成瀬由紀夫コラム ことのは道中記

ゲゲゲの女房

2010年6月18日

NHKの朝ドラ「ゲゲゲの女房」を毎日みている。マンガ家の水木しげるとその奥さんの自伝的作品だ。私は小さい頃から水木しげるのマンガの大ファンで、「悪魔くん」や「ゲゲゲの鬼太郎」などは何度読み返したかわからない。いまでも自宅にかなりの水木マンガがあり、ときどき読み返している。いつ読んでも面白い。

ラバウル戦線で左手を失いながらも九死に一生を得て帰国した水木は、見合いで遅い結婚をした。朝ドラ「ゲゲゲの女房」では、その後の夫婦の人生を描いている。ドラマはいま貸本マンガ時代のことを描いており、水木夫婦が極貧生活を続けているところだ。いいマンガを描いても描いても売れない、そんな時代のことである。

今日の回は、貧乏に追い込まれた水木が、業界誌向けのマンガを描こうと思い立ち、業者のところに出かけていったところ、ただ金のためだけに仕事をする人物に出会うという筋書きだった。「こうした新聞の読者はマンガのことなんかまったく気にかけていません。まあ刺身のツマ以下の扱いです。でも、いいお金になるのです」とその業者は説明する。というのも業界誌の数は非常に多いので、同じマンガを何度も何度も使いまわせるからである。財務的にいえば資産回転率がよいのだ。

結局のところ、水木は業界誌への掲載は諦めて、その代わりに表紙だけを少女マンガ風にして読者の気を引くことにした。怪奇的な絵柄で有名な水木だが、描こうとさえ思えば美少女だって描けるのである。

今日の回で印象に残ったのは、水木しげるの奥さんが零細出版社に原稿料の集金にいって、そこの奥さんと二人で話しこむシーンである。貸本マンガという時代遅れの仕事に熱中する旦那を持つ二人が、今後も貧乏続きの人生であることを覚悟する場面だ。

この場面をみながら、自分のことや自分の奥さんや子供たちのことをついつい考えてしまった。こんな文章を書いているかぎり、これからもお金がたくさん儲かることはないだろう。自分はそれでもよいかもしれないが、まわりのことを考えると、どうなのだろうか。もっとお金になるものを書くようにすべきではないかと思うのだけれど、いざ書きはじめると、それができない。結局、一部の人にしかわからないものばかりを書いてしまうのである。

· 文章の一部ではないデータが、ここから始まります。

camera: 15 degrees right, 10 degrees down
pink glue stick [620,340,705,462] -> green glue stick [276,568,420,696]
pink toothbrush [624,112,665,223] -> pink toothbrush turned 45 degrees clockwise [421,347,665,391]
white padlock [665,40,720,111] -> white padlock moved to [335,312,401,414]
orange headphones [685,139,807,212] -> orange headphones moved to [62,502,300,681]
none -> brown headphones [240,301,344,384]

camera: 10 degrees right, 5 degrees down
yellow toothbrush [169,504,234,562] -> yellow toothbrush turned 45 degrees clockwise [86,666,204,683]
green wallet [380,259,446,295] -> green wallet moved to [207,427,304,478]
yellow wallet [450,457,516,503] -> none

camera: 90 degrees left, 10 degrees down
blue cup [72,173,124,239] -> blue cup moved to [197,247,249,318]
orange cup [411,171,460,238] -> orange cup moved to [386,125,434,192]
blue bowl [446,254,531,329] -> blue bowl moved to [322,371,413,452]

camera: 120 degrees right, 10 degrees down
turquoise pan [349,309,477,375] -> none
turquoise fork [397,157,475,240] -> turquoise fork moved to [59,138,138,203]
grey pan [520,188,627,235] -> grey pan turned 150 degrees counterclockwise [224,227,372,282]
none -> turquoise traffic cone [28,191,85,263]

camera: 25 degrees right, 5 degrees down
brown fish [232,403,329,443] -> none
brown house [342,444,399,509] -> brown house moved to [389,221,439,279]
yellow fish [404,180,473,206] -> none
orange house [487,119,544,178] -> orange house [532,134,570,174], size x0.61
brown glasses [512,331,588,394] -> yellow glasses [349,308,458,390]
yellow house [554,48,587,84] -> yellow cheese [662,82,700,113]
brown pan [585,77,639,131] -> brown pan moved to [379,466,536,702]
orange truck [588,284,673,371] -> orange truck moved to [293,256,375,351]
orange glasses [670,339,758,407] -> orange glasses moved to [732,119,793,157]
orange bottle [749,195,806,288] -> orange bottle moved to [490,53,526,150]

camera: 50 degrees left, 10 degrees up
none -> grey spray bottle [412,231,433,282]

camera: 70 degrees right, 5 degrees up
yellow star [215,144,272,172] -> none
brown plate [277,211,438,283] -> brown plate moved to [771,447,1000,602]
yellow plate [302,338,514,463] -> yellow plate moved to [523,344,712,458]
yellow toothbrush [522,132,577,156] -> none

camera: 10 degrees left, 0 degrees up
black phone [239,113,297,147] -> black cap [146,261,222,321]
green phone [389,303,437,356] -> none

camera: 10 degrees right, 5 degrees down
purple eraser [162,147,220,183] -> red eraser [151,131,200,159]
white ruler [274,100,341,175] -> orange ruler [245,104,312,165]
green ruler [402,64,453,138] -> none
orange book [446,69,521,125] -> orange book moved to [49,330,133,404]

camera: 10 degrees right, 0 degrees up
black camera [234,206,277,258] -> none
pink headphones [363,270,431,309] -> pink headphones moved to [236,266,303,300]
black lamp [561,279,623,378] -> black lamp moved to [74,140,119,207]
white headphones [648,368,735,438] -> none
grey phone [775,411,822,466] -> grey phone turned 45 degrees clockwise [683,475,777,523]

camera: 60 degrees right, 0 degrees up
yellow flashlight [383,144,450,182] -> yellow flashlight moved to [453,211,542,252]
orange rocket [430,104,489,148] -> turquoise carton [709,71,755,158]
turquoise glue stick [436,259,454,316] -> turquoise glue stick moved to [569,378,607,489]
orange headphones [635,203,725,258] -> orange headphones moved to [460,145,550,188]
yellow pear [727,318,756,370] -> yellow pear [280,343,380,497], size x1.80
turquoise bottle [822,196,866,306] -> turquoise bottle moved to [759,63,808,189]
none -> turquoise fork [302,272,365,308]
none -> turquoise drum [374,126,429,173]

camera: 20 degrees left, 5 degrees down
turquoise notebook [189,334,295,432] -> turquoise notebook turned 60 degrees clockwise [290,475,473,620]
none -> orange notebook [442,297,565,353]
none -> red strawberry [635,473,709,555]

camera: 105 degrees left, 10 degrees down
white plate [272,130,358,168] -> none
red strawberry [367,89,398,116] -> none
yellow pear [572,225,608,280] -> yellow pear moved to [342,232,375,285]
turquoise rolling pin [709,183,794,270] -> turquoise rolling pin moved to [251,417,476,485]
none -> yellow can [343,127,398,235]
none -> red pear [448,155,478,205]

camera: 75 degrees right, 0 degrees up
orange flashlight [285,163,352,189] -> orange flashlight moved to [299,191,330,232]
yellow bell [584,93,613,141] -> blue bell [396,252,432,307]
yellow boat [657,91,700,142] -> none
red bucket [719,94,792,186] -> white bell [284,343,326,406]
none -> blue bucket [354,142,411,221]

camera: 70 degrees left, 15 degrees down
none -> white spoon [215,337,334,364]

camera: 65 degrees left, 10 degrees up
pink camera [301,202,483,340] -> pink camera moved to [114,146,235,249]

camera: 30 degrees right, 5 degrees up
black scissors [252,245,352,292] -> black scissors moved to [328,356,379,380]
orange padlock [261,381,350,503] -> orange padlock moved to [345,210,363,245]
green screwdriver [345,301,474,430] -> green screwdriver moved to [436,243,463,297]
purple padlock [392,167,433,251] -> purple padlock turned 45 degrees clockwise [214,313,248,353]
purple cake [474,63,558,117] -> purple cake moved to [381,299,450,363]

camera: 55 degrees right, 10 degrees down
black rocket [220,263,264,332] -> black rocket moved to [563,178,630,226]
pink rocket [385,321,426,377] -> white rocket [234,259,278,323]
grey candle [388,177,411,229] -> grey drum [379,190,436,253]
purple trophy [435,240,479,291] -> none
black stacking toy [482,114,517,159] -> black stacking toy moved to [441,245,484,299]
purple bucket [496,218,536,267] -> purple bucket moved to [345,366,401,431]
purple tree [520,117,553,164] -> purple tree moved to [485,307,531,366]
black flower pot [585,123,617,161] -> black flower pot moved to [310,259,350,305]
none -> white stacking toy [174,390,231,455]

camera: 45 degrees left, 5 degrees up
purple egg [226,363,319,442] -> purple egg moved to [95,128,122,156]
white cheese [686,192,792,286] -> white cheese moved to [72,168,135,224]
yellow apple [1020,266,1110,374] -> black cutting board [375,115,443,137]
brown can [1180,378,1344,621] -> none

いちど大手出版社の編集者の方に原稿をみてもらったことがあるのだが、いずれの評価も「出版は難しい」だった。内容的なコメントはなかったが、共通していたのは、これでは売れないということであった。自分なりの自信作だっただけに、ずいぶんとがっかりした。

その後もやはり「売れる」原稿は書けずにいる。なにも節度をもって書かないのではなく、ただ書けないのである。「ゲゲゲの女房」のなかで水木は、家に棲みついている貧乏神をときどき見かける。そんなとき水木が「お前、まだいるのか」というと、その貧乏神はニタッと笑うのである。我が家ではいまのところ貧乏神のすがたを見かけていないが、それは私が水木よりも霊力に劣るからかもしれない。